• _PROBLEM REQUIREMENTS_
Reproduce exactly the lines below from the one containing "3764 R F Bishop and A Vourdas" through the one containing "which may be", including both, and nothing else.

[Data excerpts]
━━━━━━━━━━━━━━━━━━━━

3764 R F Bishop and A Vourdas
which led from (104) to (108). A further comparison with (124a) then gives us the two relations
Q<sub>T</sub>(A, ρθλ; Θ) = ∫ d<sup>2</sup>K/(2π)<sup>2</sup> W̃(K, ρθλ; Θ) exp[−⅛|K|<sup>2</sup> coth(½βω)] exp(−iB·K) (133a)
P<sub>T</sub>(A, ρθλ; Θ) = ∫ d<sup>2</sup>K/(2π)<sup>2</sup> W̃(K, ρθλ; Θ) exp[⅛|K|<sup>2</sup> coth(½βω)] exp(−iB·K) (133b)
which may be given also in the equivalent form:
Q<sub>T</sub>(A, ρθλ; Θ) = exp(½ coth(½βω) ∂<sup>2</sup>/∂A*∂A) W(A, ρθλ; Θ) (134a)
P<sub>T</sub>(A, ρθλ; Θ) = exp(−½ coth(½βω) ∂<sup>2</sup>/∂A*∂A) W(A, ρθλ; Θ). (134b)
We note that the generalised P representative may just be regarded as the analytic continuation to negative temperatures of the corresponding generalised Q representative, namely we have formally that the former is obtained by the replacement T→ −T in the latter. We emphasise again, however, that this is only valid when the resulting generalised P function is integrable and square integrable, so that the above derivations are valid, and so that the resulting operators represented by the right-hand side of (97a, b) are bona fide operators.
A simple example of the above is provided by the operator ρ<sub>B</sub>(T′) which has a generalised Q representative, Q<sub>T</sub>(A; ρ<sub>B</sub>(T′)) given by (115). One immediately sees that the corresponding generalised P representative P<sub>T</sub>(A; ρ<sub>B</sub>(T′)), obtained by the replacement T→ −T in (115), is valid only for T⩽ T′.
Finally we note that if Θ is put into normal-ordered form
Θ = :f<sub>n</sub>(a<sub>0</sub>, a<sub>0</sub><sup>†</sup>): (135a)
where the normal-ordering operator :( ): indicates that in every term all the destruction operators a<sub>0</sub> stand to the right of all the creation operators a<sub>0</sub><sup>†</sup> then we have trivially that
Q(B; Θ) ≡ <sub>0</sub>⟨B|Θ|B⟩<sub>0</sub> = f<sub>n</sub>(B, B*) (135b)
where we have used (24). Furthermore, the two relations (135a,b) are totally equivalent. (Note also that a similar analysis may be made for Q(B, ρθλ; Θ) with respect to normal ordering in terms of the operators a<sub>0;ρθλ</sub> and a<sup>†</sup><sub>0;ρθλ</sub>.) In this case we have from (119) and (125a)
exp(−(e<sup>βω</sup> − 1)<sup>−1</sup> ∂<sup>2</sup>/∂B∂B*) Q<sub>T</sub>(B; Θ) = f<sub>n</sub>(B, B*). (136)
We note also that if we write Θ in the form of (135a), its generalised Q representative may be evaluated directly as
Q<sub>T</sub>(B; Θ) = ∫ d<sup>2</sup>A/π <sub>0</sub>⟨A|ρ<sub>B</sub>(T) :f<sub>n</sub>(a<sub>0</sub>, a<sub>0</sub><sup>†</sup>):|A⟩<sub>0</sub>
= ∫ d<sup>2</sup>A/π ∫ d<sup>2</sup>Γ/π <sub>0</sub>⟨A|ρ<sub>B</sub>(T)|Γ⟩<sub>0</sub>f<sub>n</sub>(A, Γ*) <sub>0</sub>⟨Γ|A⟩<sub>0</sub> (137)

━━━━━━━━━━━━━━━━━━━━

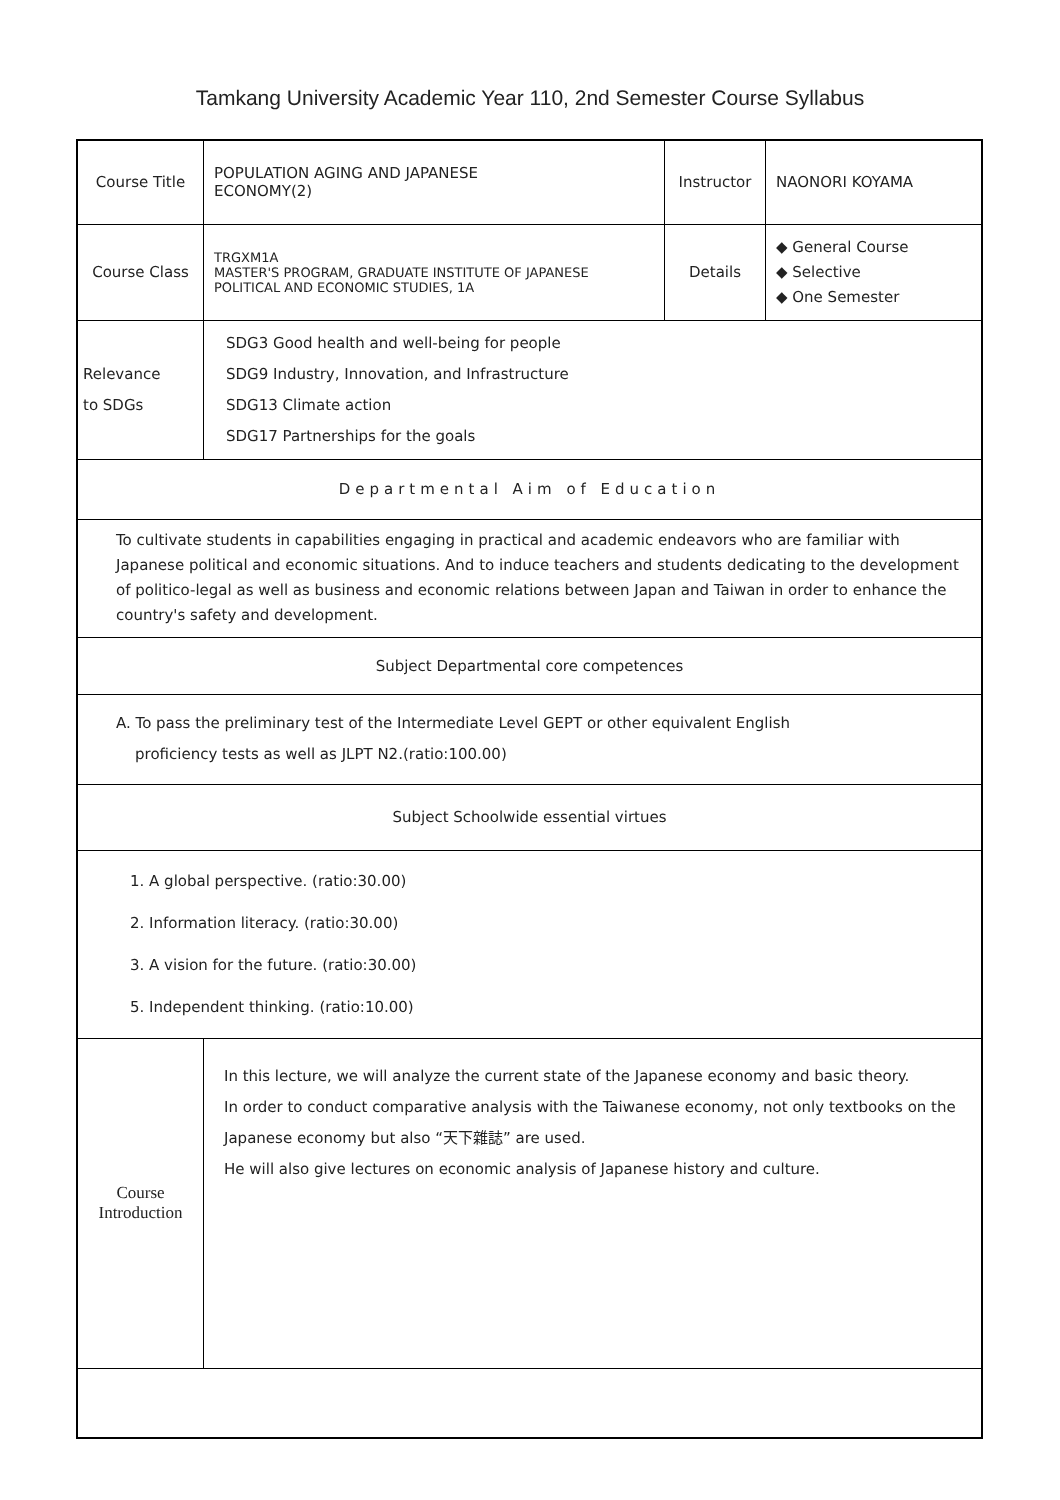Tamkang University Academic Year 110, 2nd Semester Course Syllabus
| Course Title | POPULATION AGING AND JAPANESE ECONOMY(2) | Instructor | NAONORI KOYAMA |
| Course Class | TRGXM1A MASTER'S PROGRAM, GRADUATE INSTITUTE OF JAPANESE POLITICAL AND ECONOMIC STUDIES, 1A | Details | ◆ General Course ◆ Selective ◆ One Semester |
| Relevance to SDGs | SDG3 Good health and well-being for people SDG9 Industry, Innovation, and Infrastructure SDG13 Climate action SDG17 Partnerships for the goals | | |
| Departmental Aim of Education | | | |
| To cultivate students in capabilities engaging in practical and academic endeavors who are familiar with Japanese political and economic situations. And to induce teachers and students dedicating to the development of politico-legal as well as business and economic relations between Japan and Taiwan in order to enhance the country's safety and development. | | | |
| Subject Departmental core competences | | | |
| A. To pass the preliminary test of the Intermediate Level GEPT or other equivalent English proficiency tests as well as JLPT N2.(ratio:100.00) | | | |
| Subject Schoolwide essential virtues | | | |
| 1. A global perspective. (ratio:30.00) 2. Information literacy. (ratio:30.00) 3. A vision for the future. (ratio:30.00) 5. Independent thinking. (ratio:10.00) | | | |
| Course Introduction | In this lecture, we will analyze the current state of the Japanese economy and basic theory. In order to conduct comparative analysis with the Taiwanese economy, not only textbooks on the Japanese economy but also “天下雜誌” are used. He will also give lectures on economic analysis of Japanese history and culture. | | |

━━━━━━━━━━━━━━━━━━━━

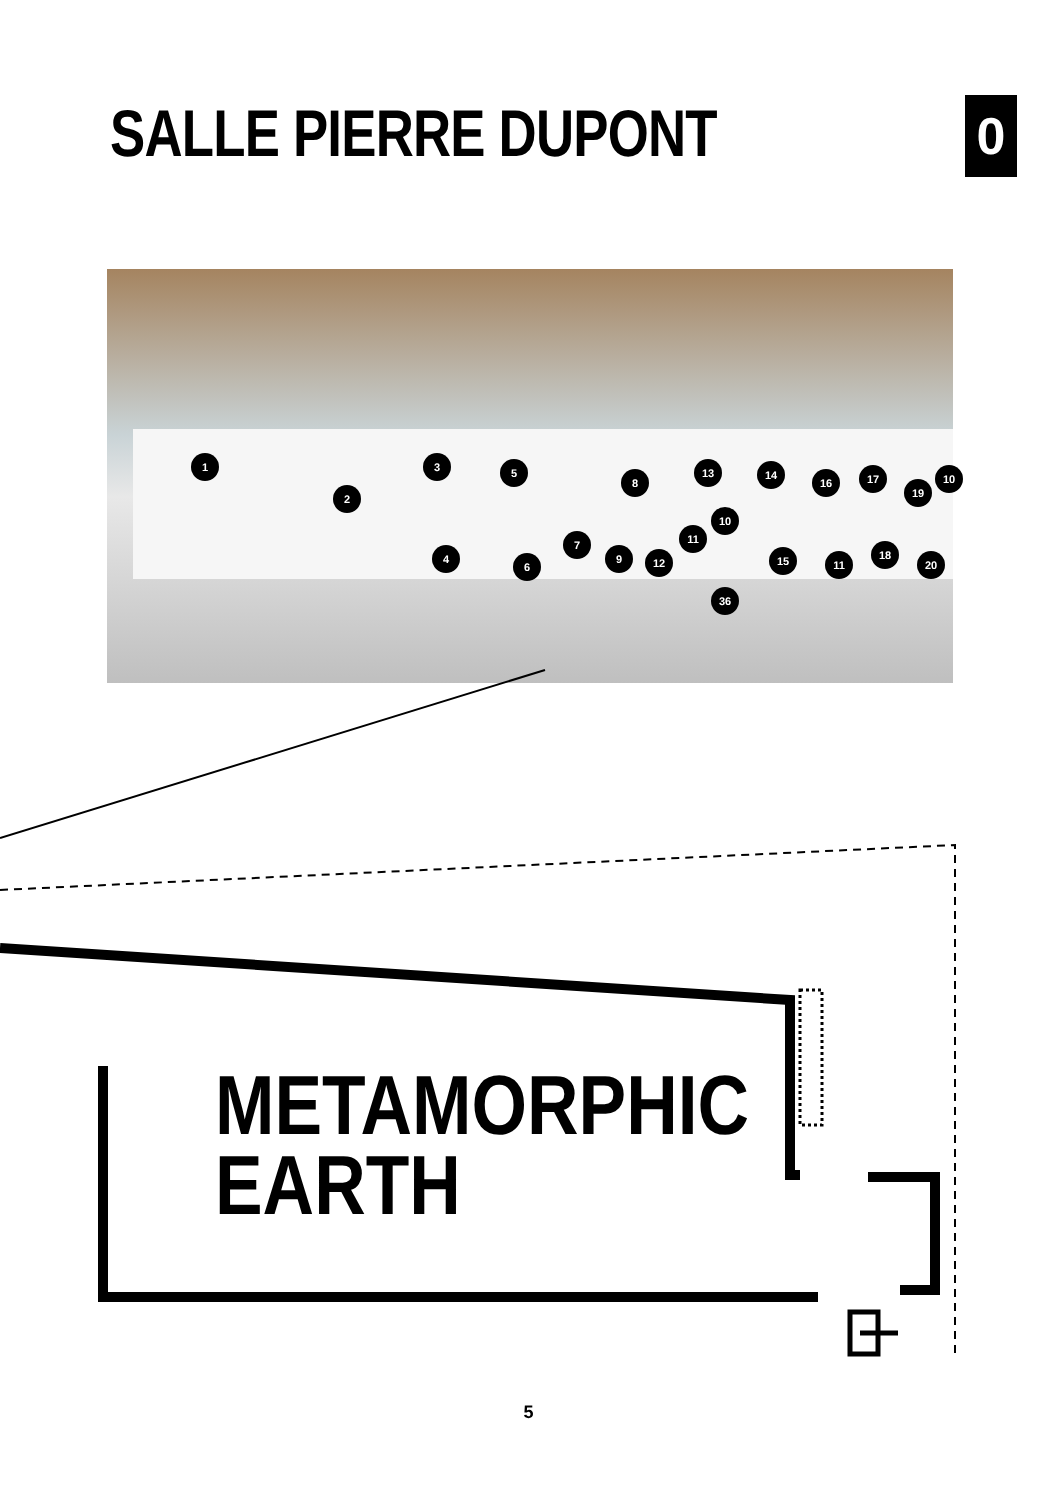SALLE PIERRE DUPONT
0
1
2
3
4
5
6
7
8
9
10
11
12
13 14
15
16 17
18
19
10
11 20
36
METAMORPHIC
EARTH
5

━━━━━━━━━━━━━━━━━━━━

• _SOLUTION TO THE PROBLEM_
3764 R F Bishop and A Vourdas
which led from (104) to (108). A further comparison with (124a) then gives us the two relations
Q<sub>T</sub>(A, ρθλ; Θ) = ∫ d<sup>2</sup>K/(2π)<sup>2</sup> W̃(K, ρθλ; Θ) exp[−⅛|K|<sup>2</sup> coth(½βω)] exp(−iB·K) (133a)
P<sub>T</sub>(A, ρθλ; Θ) = ∫ d<sup>2</sup>K/(2π)<sup>2</sup> W̃(K, ρθλ; Θ) exp[⅛|K|<sup>2</sup> coth(½βω)] exp(−iB·K) (133b)
which may be given also in the equivalent form:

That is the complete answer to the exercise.